Sequence | Sequence utility | |
s1 | {1[1],2[4]},{3[10]},{6[9]},{7[2]},{5[1]} | 27 |
s2 | {1[1],4[12]},{3[20]},{2[4]},{5[1],7[2]} | 40 |
s3 | {1[1]},{2[4]},{6[9]},{5[1]} | 15 |
s4 | {1[3],2[4],3[5]},{6[3],7[1]} | 16 |
Each line of the database is a sequence:
- each sequence is an ordered list of transactions, such that transactions are enclosed by {} in this Example
- each transaction contains a set of items represented by integers
- each item is annotated with a utility value (e.g. sale profit), indicated between squared brackets [ ].
- the sum of the utilities (e.g. profit) of all items in the sequence is also indicated (the "sequence utility" column)
What are real-life examples of such a database? A typical example is a database containing sequences of customer transactions. Imagine that each sequence represents the transactions made by a customer. The first customer named "s1" bought items 1 and 2, and those items respectively generated a profit of 1$ and 4$. Then, the customer bought item 3 for 10$. Then, the customer bought item 6 for 9 $. Then, the customer bought items 7 for 2$. Then the customer bought item 5 for 1 $.
What is the output?
The output is statistics about the database. For example, if we use the tool on the previous database given as example, we get the following statistics:
============ SEQUENCE UTILITY DATABASE STATS ==========
File size (MB): 0.00
Number of sequences : 4
Max item: 7
Average number of itemsets per sequence : 3.75 standard deviation: 1.0897247358851685 variance: 1.1875000000000002
Average number of items per itemset : 1.4 standard deviation: 0.6110100926607788 variance: 0.37333333333333346
Average utility per item: 4.666666666666667 standard deviation: 4.734205151099645 variance: 22.41269841269841
Average utility per sequence: 24.5 standard deviation: 10.111874208078342 variance: 102.25
What is the input file format?
The input file format is defined as follows. It is a text file.
- Each line represents a sequence of transactions.

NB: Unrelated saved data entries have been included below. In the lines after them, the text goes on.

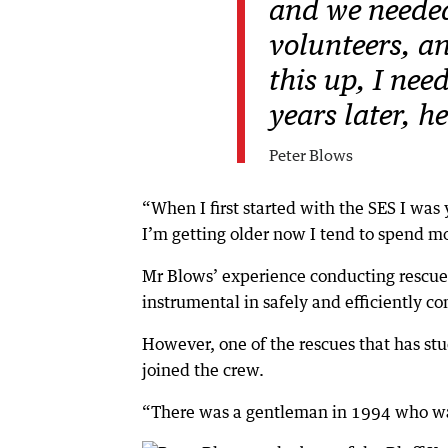
and we needed
volunteers, an
this up, I nee
years later, h
Peter Blows
“When I first started with the SES I was 
I’m getting older now I tend to spend mor
Mr Blows’ experience conducting rescues 
instrumental in safely and efficiently c
However, one of the rescues that has st
joined the crew.
“There was a gentleman in 1994 who was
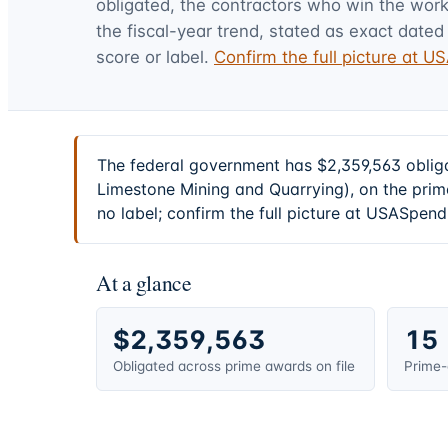
obligated, the contractors who win the work,
the fiscal-year trend, stated as exact dated 
score or label.
Confirm the full picture at 
The federal government has $2,359,563 oblig
Limestone Mining and Quarrying), on the prim
no label; confirm the full picture at USASpend
At a glance
$2,359,563
15
Obligated across prime awards on file
Prime-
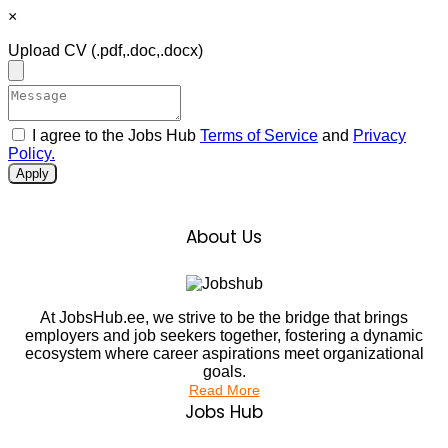
×
Upload CV
(.pdf,.doc,.docx)
I agree to the Jobs Hub
Terms of Service
and
Privacy
Policy.
Apply
About Us
At JobsHub.ee, we strive to be the bridge that brings
employers and job seekers together, fostering a dynamic
ecosystem where career aspirations meet organizational
goals.
Read More
Jobs Hub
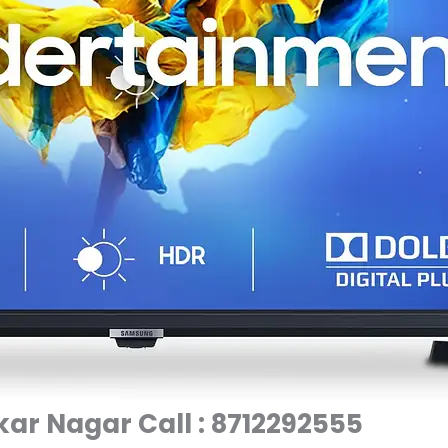
ar Nagar Call : 8712292555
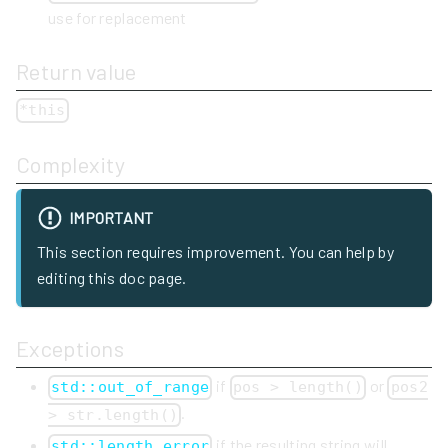
use for replacement
Return value
*this
Complexity
IMPORTANT
This section requires improvement. You can help by
editing this doc page.
Exceptions
if
or
std::out_of_range
pos > length()
pos2
.
> str.length()
if the resulting string will
std::length_error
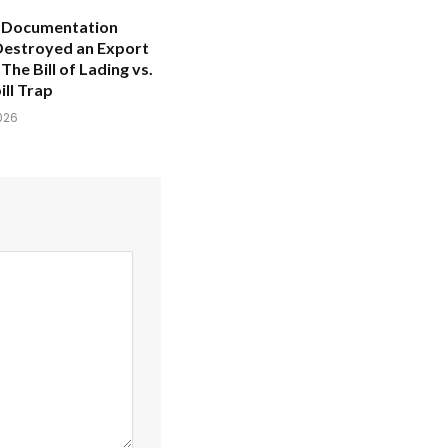
 Documentation
Destroyed an Export
The Bill of Lading vs.
ll Trap
026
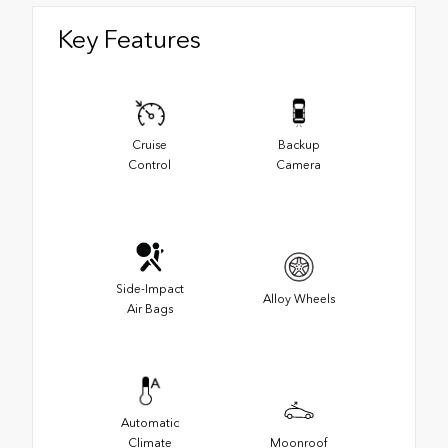
Key Features
Cruise
Backup
Control
Camera
Side-Impact
Alloy Wheels
Air Bags
Automatic
Climate
Moonroof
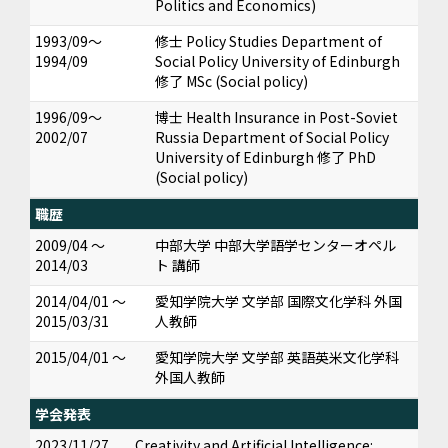
Politics and Economics)
1993/09～
修士 Policy Studies Department of
1994/09
Social Policy University of Edinburgh
修了 MSc (Social policy)
1996/09～
博士 Health Insurance in Post-Soviet
2002/07
Russia Department of Social Policy
University of Edinburgh 修了 PhD
(Social policy)
職歴
2009/04 ～
中部大学 中部大学語学センターオペル
2014/03
ト 講師
2014/04/01 ～
愛知学院大学 文学部 国際文化学科 外国
2015/03/31
人教師
2015/04/01 ～
愛知学院大学 文学部 英語英米文化学科
外国人教師
学会発表
2023/11/27
Creativity and Artificial Intelligence:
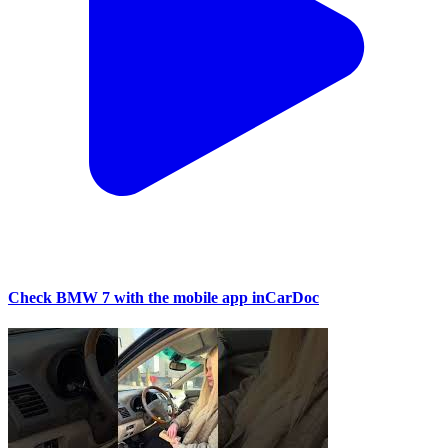
Check BMW 7 with the mobile app inCarDoc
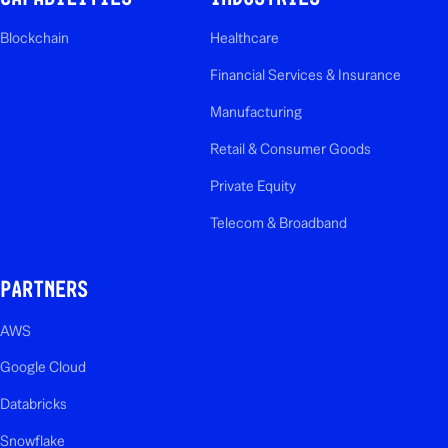
Blockchain
Healthcare
Financial Services & Insurance
Manufacturing
Retail & Consumer Goods
Private Equity
Telecom & Broadband
PARTNERS
AWS
Google Cloud
Databricks
Snowflake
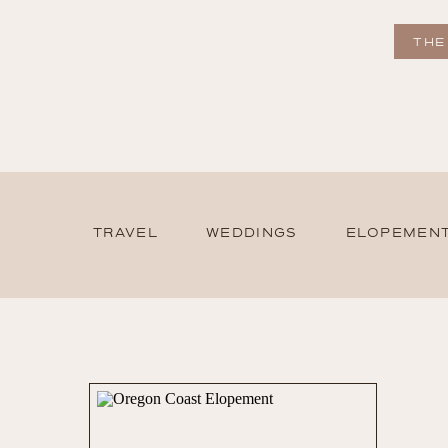
THE
TRAVEL
WEDDINGS
ELOPEMEN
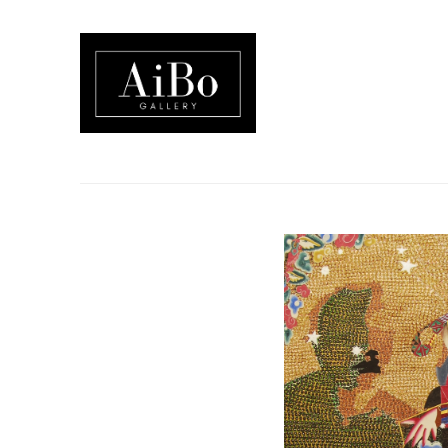
Search by keyword, artist name, artwork title or exhibition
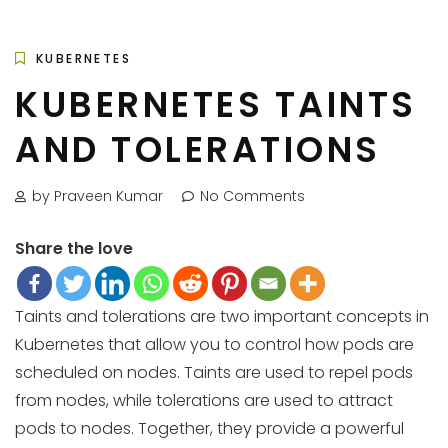
KUBERNETES
KUBERNETES TAINTS
AND TOLERATIONS
by Praveen Kumar
No Comments
Share the love
Taints and tolerations are two important concepts in
Kubernetes that allow you to control how pods are
scheduled on nodes. Taints are used to repel pods
from nodes, while tolerations are used to attract
pods to nodes. Together, they provide a powerful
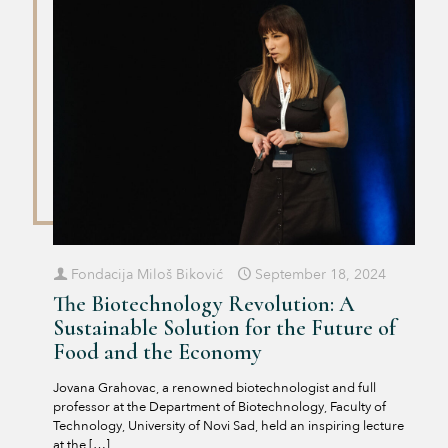
Fondacija Miloš Biković
September 18, 2024
The Biotechnology Revolution: A
Sustainable Solution for the Future of
Food and the Economy
Jovana Grahovac, a renowned biotechnologist and full
professor at the Department of Biotechnology, Faculty of
Technology, University of Novi Sad, held an inspiring lecture
at the
[…]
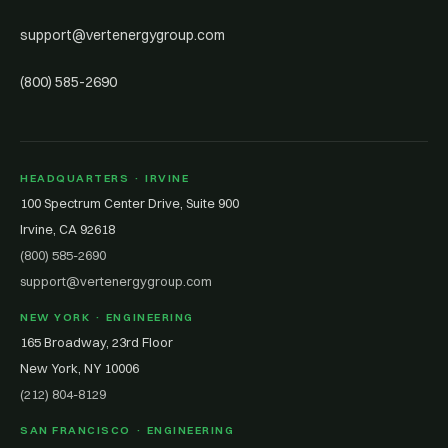
support@vertenergygroup.com
(800) 585-2690
HEADQUARTERS · IRVINE
100 Spectrum Center Drive, Suite 900
Irvine, CA 92618
(800) 585-2690
support@vertenergygroup.com
NEW YORK · ENGINEERING
165 Broadway, 23rd Floor
New York, NY 10006
(212) 804-8129
SAN FRANCISCO · ENGINEERING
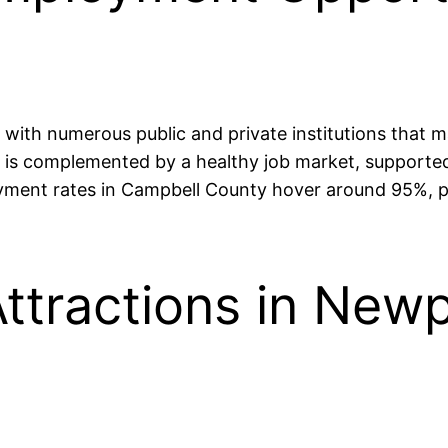
with numerous public and private institutions that m
m is complemented by a healthy job market, supported
yment rates in Campbell County hover around 95%, p
ttractions in New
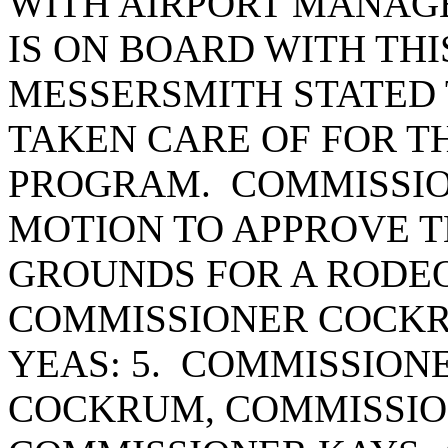
WITH AIRPORT MANAG
IS ON BOARD WITH TH
MESSERSMITH STATED 
TAKEN CARE OF FOR T
PROGRAM. COMMISSIO
MOTION TO APPROVE T
GROUNDS FOR A RODE
COMMISSIONER COCKR
YEAS: 5. COMMISSION
COCKRUM, COMMISSIO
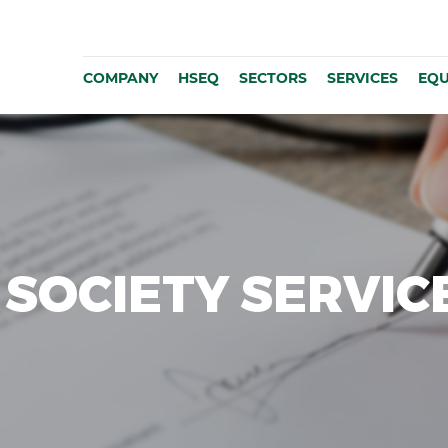
COMPANY
HSEQ
SECTORS
SERVICES
EQU
SOCIETY SERVIC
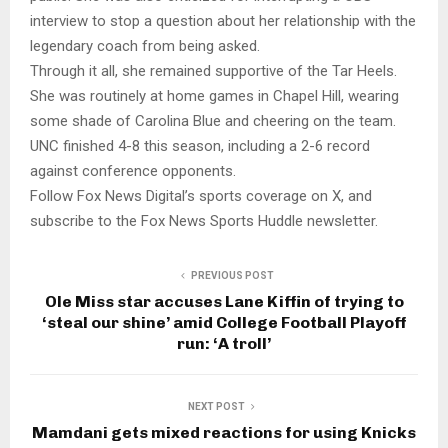
interview to stop a question about her relationship with the
legendary coach from being asked.
Through it all, she remained supportive of the Tar Heels.
She was routinely at home games in Chapel Hill, wearing
some shade of Carolina Blue and cheering on the team.
UNC finished 4-8 this season, including a 2-6 record
against conference opponents.
Follow Fox News Digital’s sports coverage on X, and
subscribe to the Fox News Sports Huddle newsletter.
PREVIOUS POST
Ole Miss star accuses Lane Kiffin of trying to
‘steal our shine’ amid College Football Playoff
run: ‘A troll’
NEXT POST
Mamdani gets mixed reactions for using Knicks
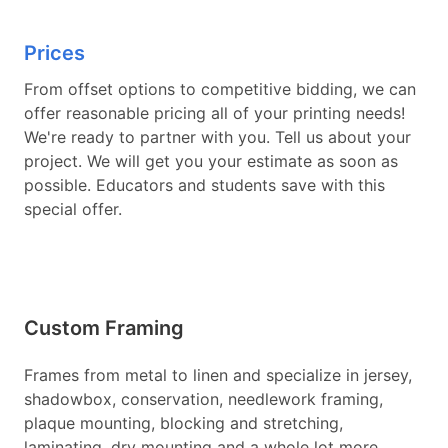
Prices
From offset options to competitive bidding, we can
offer reasonable pricing all of your printing needs!
We're ready to partner with you. Tell us about your
project. We will get you your estimate as soon as
possible. Educators and students save with this
special offer.
Custom Framing
Frames from metal to linen and specialize in jersey,
shadowbox, conservation, needlework framing,
plaque mounting, blocking and stretching,
laminating, dry mounting and a whole lot more.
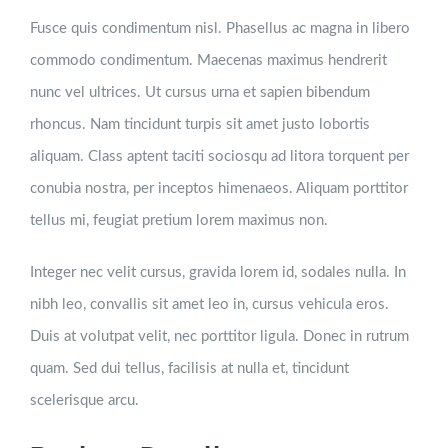
Fusce quis condimentum nisl. Phasellus ac magna in libero
commodo condimentum. Maecenas maximus hendrerit
nunc vel ultrices. Ut cursus urna et sapien bibendum
rhoncus. Nam tincidunt turpis sit amet justo lobortis
aliquam. Class aptent taciti sociosqu ad litora torquent per
conubia nostra, per inceptos himenaeos. Aliquam porttitor
tellus mi, feugiat pretium lorem maximus non.
Integer nec velit cursus, gravida lorem id, sodales nulla. In
nibh leo, convallis sit amet leo in, cursus vehicula eros.
Duis at volutpat velit, nec porttitor ligula. Donec in rutrum
quam. Sed dui tellus, facilisis at nulla et, tincidunt
scelerisque arcu.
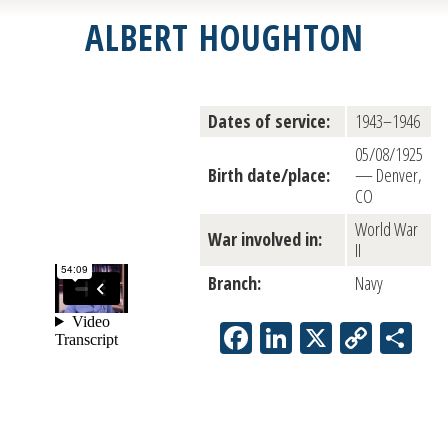
ALBERT HOUGHTON
Dates of service:
1943–1946
05/08/1925
Birth date/place:
— Denver,
CO
World War
War involved in:
II
Branch:
Navy
Facebook
LinkedIn
X
Copy
Sh
Link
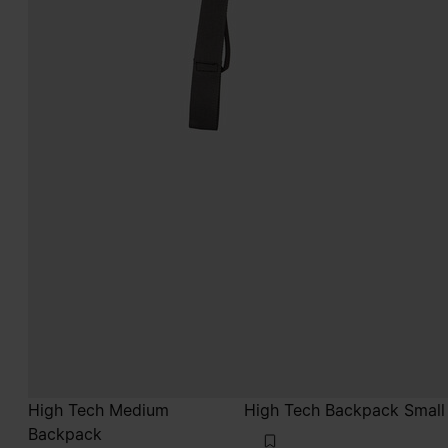
High Tech Medium
High Tech Backpack Small
Backpack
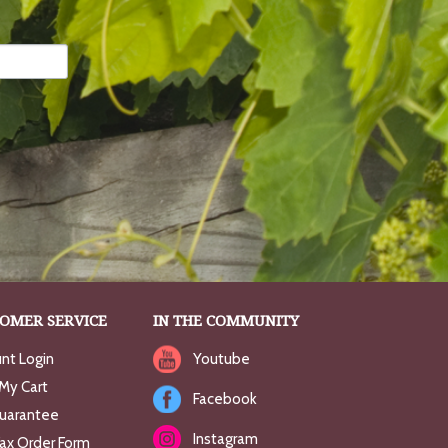
OMER SERVICE
IN THE COMMUNITY
nt Login
Youtube
My Cart
Facebook
uarantee
Instagram
Fax Order Form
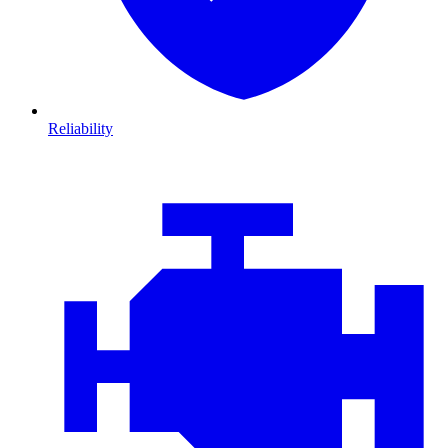
Reliability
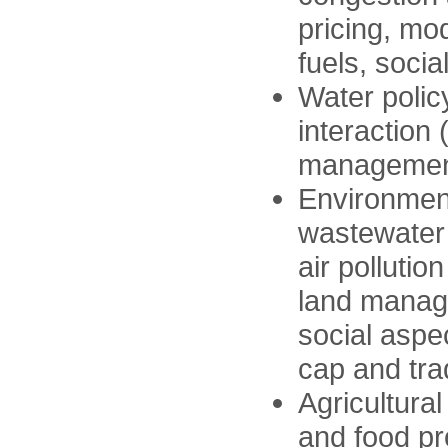
pricing, mo
fuels, social
Water polic
interactio
management,
Environmen
wastewater
air pollution
land manag
social aspe
cap and trad
Agricultural
and food pr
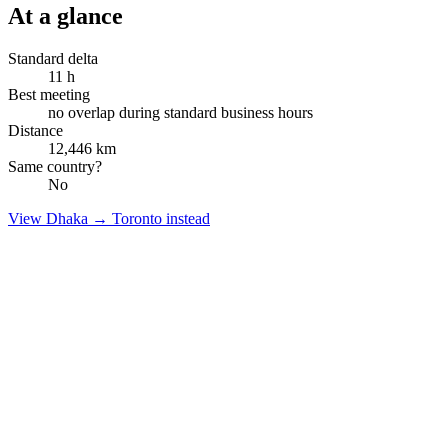
At a glance
Standard delta
11
h
Best meeting
no overlap during standard business hours
Distance
12,446
km
Same country?
No
View
Dhaka
→
Toronto
instead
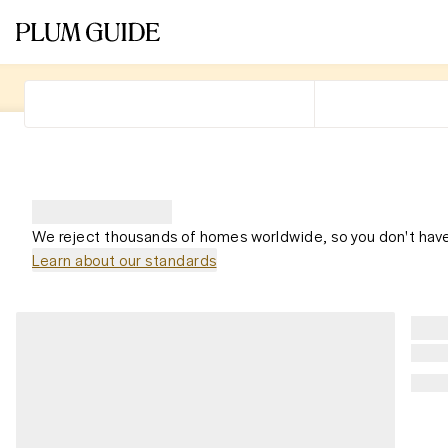
We reject thousands of homes worldwide, so you don't have
Learn about our standards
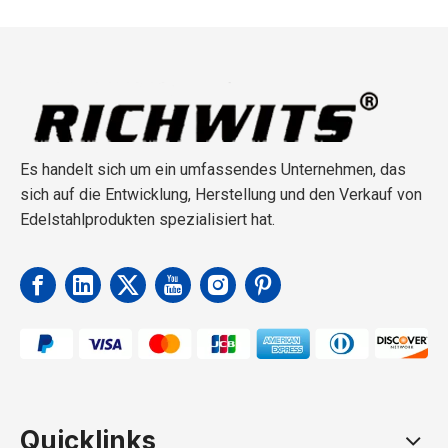
Es handelt sich um ein umfassendes Unternehmen, das
sich auf die Entwicklung, Herstellung und den Verkauf von
Edelstahlprodukten spezialisiert hat.
Quicklinks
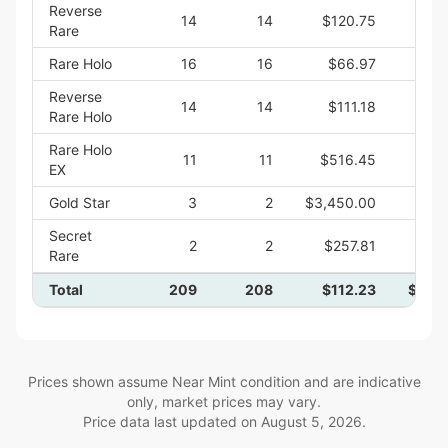
Reverse
14
14
$120.75
$1,
Rare
Rare Holo
16
16
$66.97
$1,
Reverse
14
14
$111.18
$1,
Rare Holo
Rare Holo
11
11
$516.45
$5,
EX
Gold Star
3
2
$3,450.00
$6,
Secret
2
2
$257.81
$
Rare
Total
209
208
$112.23
$23,
Prices shown assume Near Mint condition and are indicative
only, market prices may vary.
Price data last updated on
August 5, 2026
.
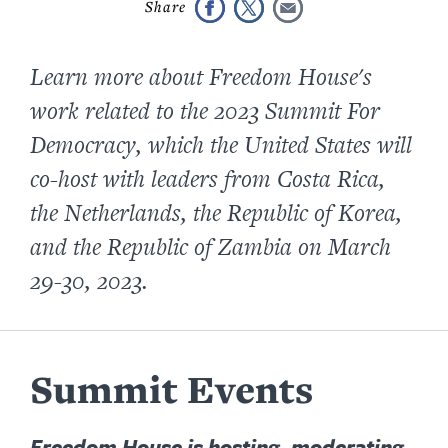
Learn more about Freedom House's
work related to the 2023 Summit For
Democracy, which the United States will
co-host with leaders from Costa Rica,
the Netherlands, the Republic of Korea,
and the Republic of Zambia on March
29-30, 2023.
Summit Events
Freedom House is hosting, moderating,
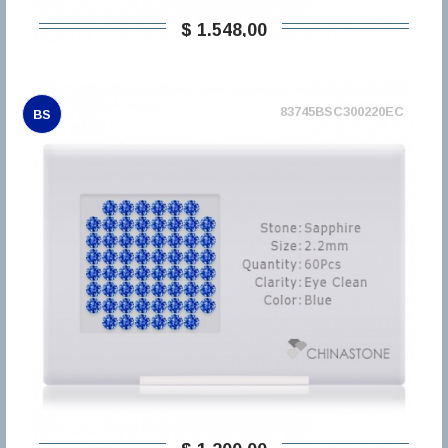
$ 1.548,00
83745BSC300220EC
BS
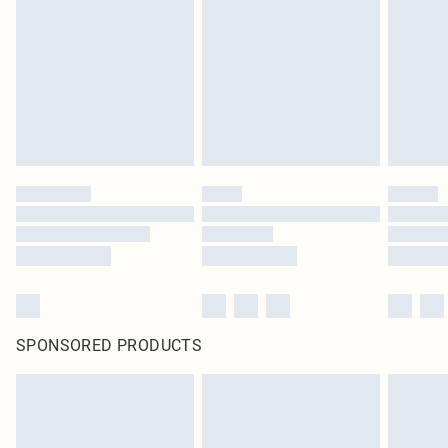
pierced jewellery, adult toys and swimwear or lingerie if the hygiene seal is not
in place or has been broken.
Items of footwear and/or clothing must be unworn and unwashed with the
original labels attached. Also, footwear must be tried on indoors. Items of
homeware including bedlinen, mattresses and toppers, and pillows must be
unused and in their original unopened packaging. This does not affect your
statutory rights.
Click
here
to view our full Returns Policy.
SPONSORED PRODUCTS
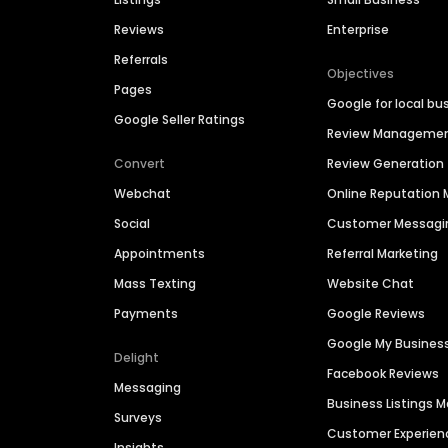
Reviews
Enterprise
Referrals
Objectives
Pages
Google for local bu
Google Seller Ratings
Review Manageme
Convert
Review Generation
Webchat
Online Reputatio
Social
Customer Messagi
Appointments
Referral Marketing
Mass Texting
Website Chat
Payments
Google Reviews
Google My Busines
Delight
Facebook Reviews
Messaging
Business Listings
Surveys
Customer Experien
Insights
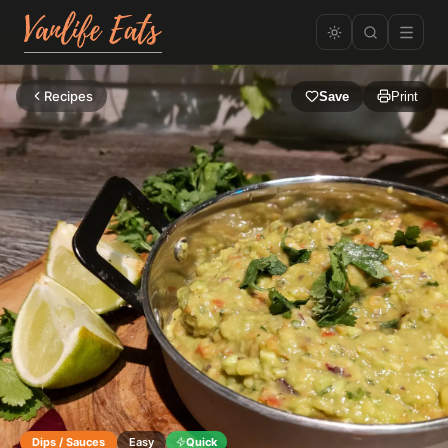
Recipes
Save
Print
Dips / Sauces
Easy
Quick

- Each transaction is separated by the keyword -1.
- A transaction is a list of items (positive integers) separated by single spaces and where each item is annotated with a generated sale profit indicated between square brackets [ ]. The sale profit is a positive integer.
- In a transaction, it is assumed that items are sorted according to some order (eg. alphabetical order).
- Each sequence ends by the keyword "-2". Then, it is followed by the keyword "SUtility:" followed by the sum of the utility (profit) of all items in that sequence.
For example, for the previous example, the input file is defined as follows:
1[1] 2[4] -1 3[10] -1 6[9] -1 7[2] -1 5[1] -1 -2 SUtility:27
1[1] 4[12] -1 3[20] -1 2[4] -1 5[1] 7[2] -1 -2 SUtility:40
1[1] -1 2[4] -1 6[9] -1 5[1] -1 -2 SUtility:15
1[3] 2[4] 3[5] -1 6[3] 7[1] -1 -2 SUtility:16
For example, consider the first line. It means that the first customer nbought items 1 and 2, and those items respectively generated a profit of 1$ and 4$. Then, the customer bought item 3 for 10$. Then, the customer bought item 6 for 9 $. Then, the customer bought items 7 for 2$. Then the customer bought item 5 for 1 $. Thus, this customer has made 5 transaction. The total utility (profit) generated by that sequence of transaction is 1$ + 4$ + 10$ + 9$ + 2$ + 1$ = 27 $.